Tax-exempt entities are permitted to sponsor non-qualified deferred compensation plans for select groups of highly compensated employees, managers, directors or officers (i.e., “top hat” plans) under Code Section 457(b). Approximately 200 non-governmental organizations sponsoring these plans will receive a “compliance check“ letter by the end of September 2013, and another 200 in the next 12-month rolling period, from the IRS’s Employee Plans Compliance Unit (“EPCU”). This outreach effort is part of a project recently announced by the IRS designed to:
- learn more about the operation of these plans,
- verify that the plans comply with the applicable Code requirements,
- identify common issues of noncompliance, and
- recommend ways to remove any “barriers” to compliance.
EPCU is requesting “timely” responses to its request for information (or a response indicating that the compliance request was received in error because the employer does not maintain a 457(b) plan).
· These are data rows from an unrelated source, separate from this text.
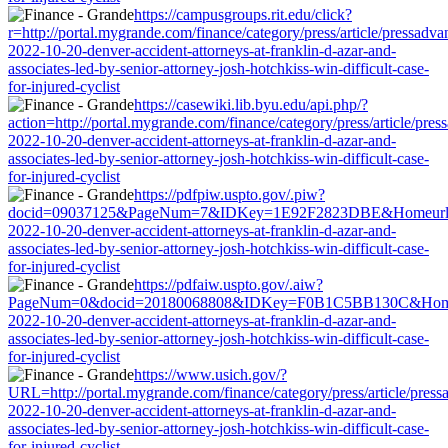
https://campusgroups.rit.edu/click?
r=http://portal.mygrande.com/finance/category/press/article/pressadva
2022-10-20-denver-accident-attorneys-at-franklin-d-azar-and-
associates-led-by-senior-attorney-josh-hotchkiss-win-difficult-case-
for-injured-cyclist
https://casewiki.lib.byu.edu/api.php/?
action=http://portal.mygrande.com/finance/category/press/article/pres
2022-10-20-denver-accident-attorneys-at-franklin-d-azar-and-
associates-led-by-senior-attorney-josh-hotchkiss-win-difficult-case-
for-injured-cyclist
https://pdfpiw.uspto.gov/.piw?
docid=09037125&PageNum=7&IDKey=1E92F2823DBE&Homeurl=http://p
2022-10-20-denver-accident-attorneys-at-franklin-d-azar-and-
associates-led-by-senior-attorney-josh-hotchkiss-win-difficult-case-
for-injured-cyclist
https://pdfaiw.uspto.gov/.aiw?
PageNum=0&docid=20180068808&IDKey=F0B1C5BB130C&HomeUrl=http
2022-10-20-denver-accident-attorneys-at-franklin-d-azar-and-
associates-led-by-senior-attorney-josh-hotchkiss-win-difficult-case-
for-injured-cyclist
https://www.usich.gov/?
URL=http://portal.mygrande.com/finance/category/press/article/press
2022-10-20-denver-accident-attorneys-at-franklin-d-azar-and-
associates-led-by-senior-attorney-josh-hotchkiss-win-difficult-case-
for-injured-cyclist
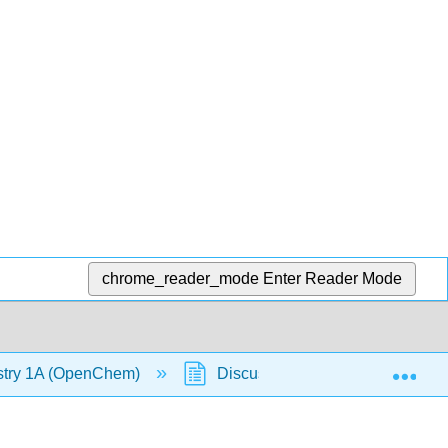
chrome_reader_mode
Enter Reader Mode
Exp
stry 1A (OpenChem)
Discussion Question: Why do Cr,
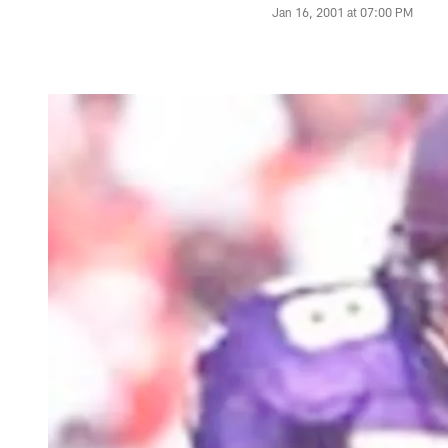
Jan 16, 2001 at 07:00 PM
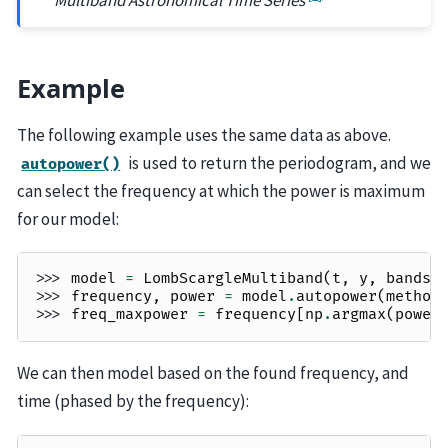
Example
The following example uses the same data as above.
is used to return the periodogram, and we
autopower()
can select the frequency at which the power is maximum
for our model:
>>> 
model
=
LombScargleMultiband
(
t
,
y
,
bands
,
>>> 
frequency
,
power
=
model
.
autopower
(
method
>>> 
freq_maxpower
=
frequency
[
np
.
argmax
(
power
We can then model based on the found frequency, and
time (phased by the frequency):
While the compliance check letter is not an audit notice (and the EPCU does not necessiarly plan to inspect books and records based on the compliance check), if a targeted employer does not respond to the request for information, the IRS has indicated that it “may need to take other measures to ensure compliance, including an audit of your plan or organization.”
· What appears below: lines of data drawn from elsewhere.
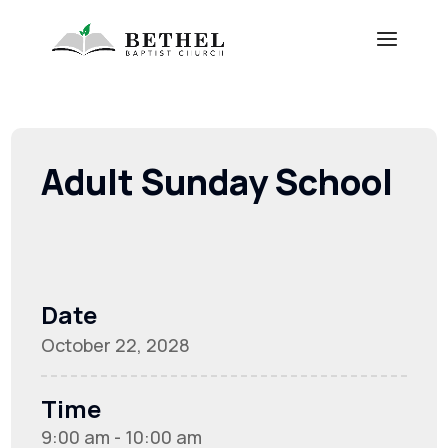
Adult Sunday School
Date
October 22, 2028
Time
9:00 am - 10:00 am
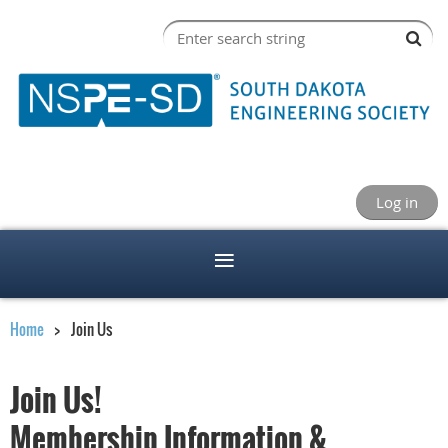
Log in
Home
Join Us
Join Us!
Membership Information &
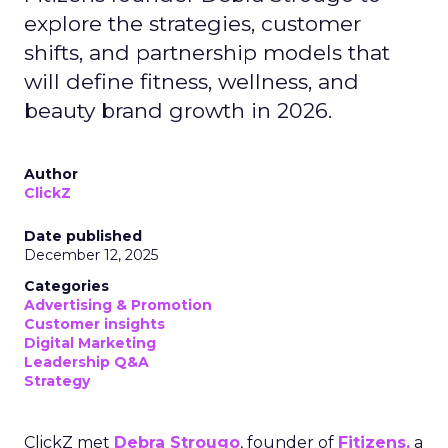
explore the strategies, customer
shifts, and partnership models that
will define fitness, wellness, and
beauty brand growth in 2026.
Author
ClickZ
Date published
December 12, 2025
Categories
Advertising & Promotion
Customer insights
Digital Marketing
Leadership Q&A
Strategy
ClickZ met
Debra Strougo
, founder of
Fitizens,
a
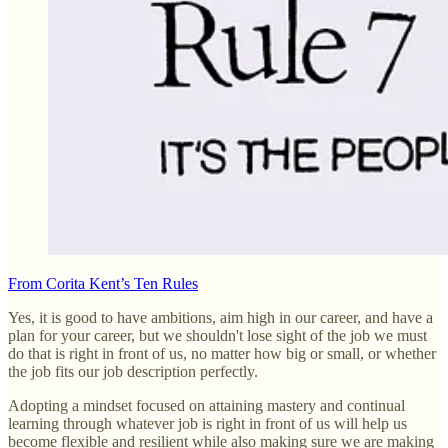
From Corita Kent’s Ten Rules
Yes, it is good to have ambitions, aim high in our career, and have a
plan for your career, but we shouldn't lose sight of the job we must
do that is right in front of us, no matter how big or small, or whether
the job fits our job description perfectly.
Adopting a mindset focused on attaining mastery and continual
learning through whatever job is right in front of us will help us
become flexible and resilient while also making sure we are making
What should an employer with a section 457(b) plan do at this point in time? An internal compliance check may be in order. If the EPCU determines that a plan is not established or operated in accordance with Code Section 457(b), EPCU plans to inform the sponsor what actions it beleives are needed. In this case, an audit of the plan may be performed or correction may be suggested under the IRS’s Voluntary Correction Program, so it’s advisable to get into compliance before the IRS knocks on the door.
What should an employer do if it receives a Section 457(b) compliance check letter? Prepare a thoughtful and careful response in a timely manner. As we learned during a similar 401(k) plan compliance check program conducted by the IRS several years ago, an improperly prepared response, or a failure to respond, will likely lead to further action by the IRS, possibly including a full-scale audit.